Start a fluent topology edit for model.

This is the preferred public entry point for graph mutation. It returns a TopologyEditor; call build(...) on that editor to obtain the new model.


connex.TopologyEditor ¤

Fluent editor for structural changes to a NeuralDAG.

Editors accumulate changes on a pending graph description. Calling build(...) validates the result, recompiles topology, initializes any new parameters, and transfers compatible parameters from the original model.

Methods mutate the editor object and return self, so edits can be chained:

model = (
    connex.edit(model)
    .add_edges([(1, 3)])
    .remove_nodes([2])
    .build(key=key)
)
add_edges(edges: Sequence[tuple[Any, Any]] | Mapping[Any, Sequence[Any]]) -> TopologyEditor ¤

Add directed edges between existing nodes.

edges can be a sequence of (source, target) tuples or an adjacency mapping. Nodes must already exist. Duplicate edges are ignored by NetworkX. The final graph is validated when build() is called, so cycles and invalid input/output structure fail there.

remove_edges(edges: Sequence[tuple[Any, Any]] | Mapping[Any, Sequence[Any]]) -> TopologyEditor ¤

Remove directed edges.

Missing edges are ignored, matching NetworkX behavior. Removing edges never removes nodes; isolated hidden nodes remain in the graph unless explicitly removed with remove_nodes.

add_input_nodes(nodes: Sequence[Any]) -> TopologyEditor ¤

Add input nodes with no incoming edges.

New input nodes are prepended to the input order, so they correspond to the leading entries of future input arrays. Add outgoing edges in the same editor chain if they should feed existing graph structure.

add_hidden_nodes(nodes: Sequence[Any]) -> TopologyEditor ¤

Add hidden nodes with no edges.

New hidden nodes are inserted before output nodes in the stored topological order. Add edges in the same editor chain if the nodes should participate in computation.

add_output_nodes(nodes: Sequence[Any]) -> TopologyEditor ¤

Add output nodes with no outgoing edges.

New output nodes are appended to the output order, so they appear at the end of future model outputs. Add incoming edges before build() if they should compute nonzero values.

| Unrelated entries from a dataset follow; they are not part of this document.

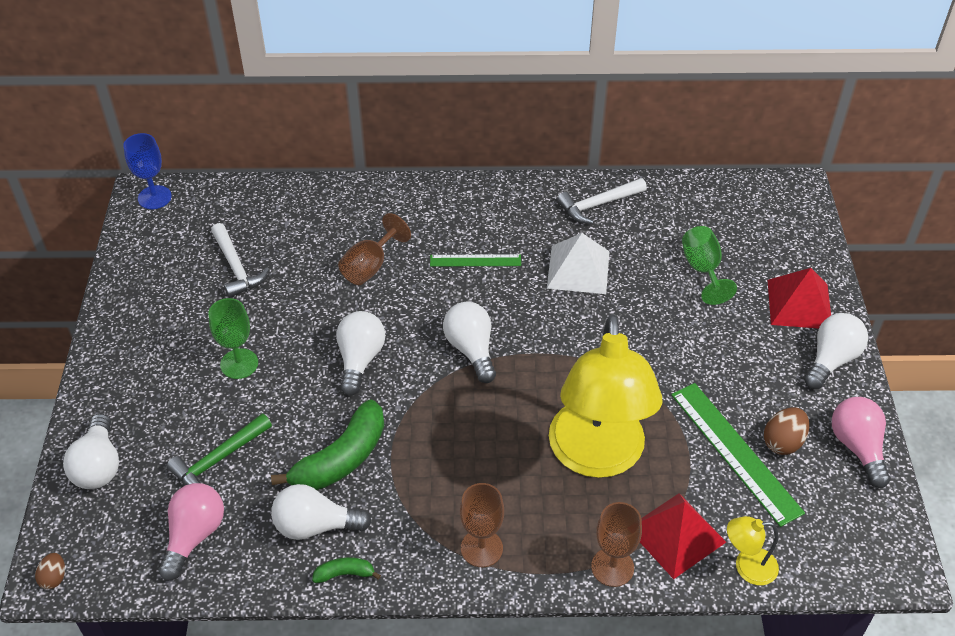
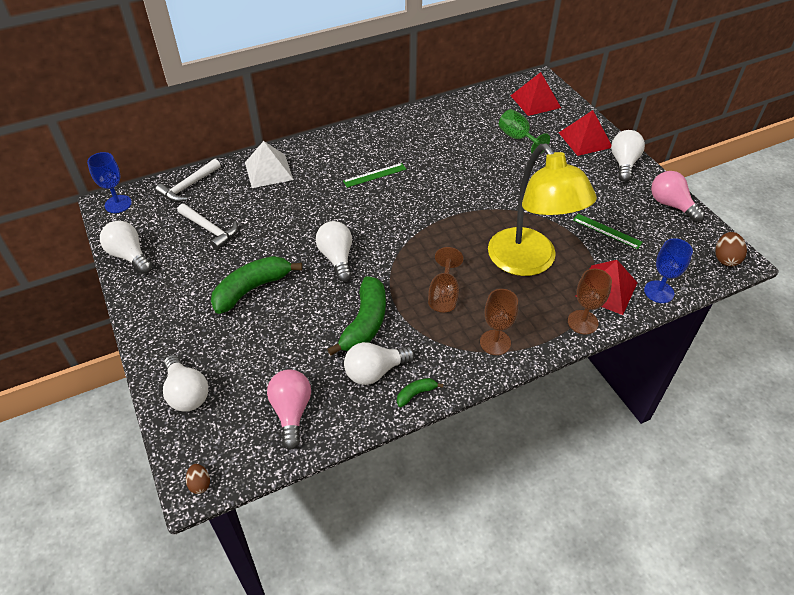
camera: 25 degrees left, 0 degrees up
green hammer [167,413,272,490] -> none
green goblet [208,298,258,379] -> green banana [211,256,302,314]
brown goblet [338,213,411,285] -> brown goblet moved to [428,247,463,312]
white light bulb [443,302,496,383] -> white light bulb moved to [100,221,152,274]
white pyramid [547,233,610,294] -> white pyramid moved to [245,141,294,188]
white hammer [557,178,647,224] -> white hammer moved to [155,159,221,202]
green ruler [671,383,805,527] -> green ruler [573,214,643,249], size x0.58
yellow lamp [727,516,779,585] -> blue goblet [644,238,693,303]
brown egg [764,407,809,455] -> brown egg moved to [715,232,747,267]
none -> red pyramid [511,72,561,116]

remove_nodes(nodes: Sequence[Any]) -> TopologyEditor ¤

Remove nodes and all incident edges.

Removed nodes are also removed from input/output ordering and from mapping-style dropout configuration.

set_dropout(dropout: DropoutLike) -> TopologyEditor ¤

Update dropout for the rebuilt model.

Scalar dropout applies to hidden nodes. Mapping dropout can target any node. Built-in dropout operations in the current op pipeline are updated to use the same configuration.

build(*, key: Array | None = None) -> NeuralDAG ¤

Build the edited model.

Arguments:

  • key: Random key used to initialize parameters for new nodes or edges. Existing compatible parameters are transferred where each operation supports transfer.

Returns:

A new NeuralDAG. The original model and earlier editor snapshots are unchanged.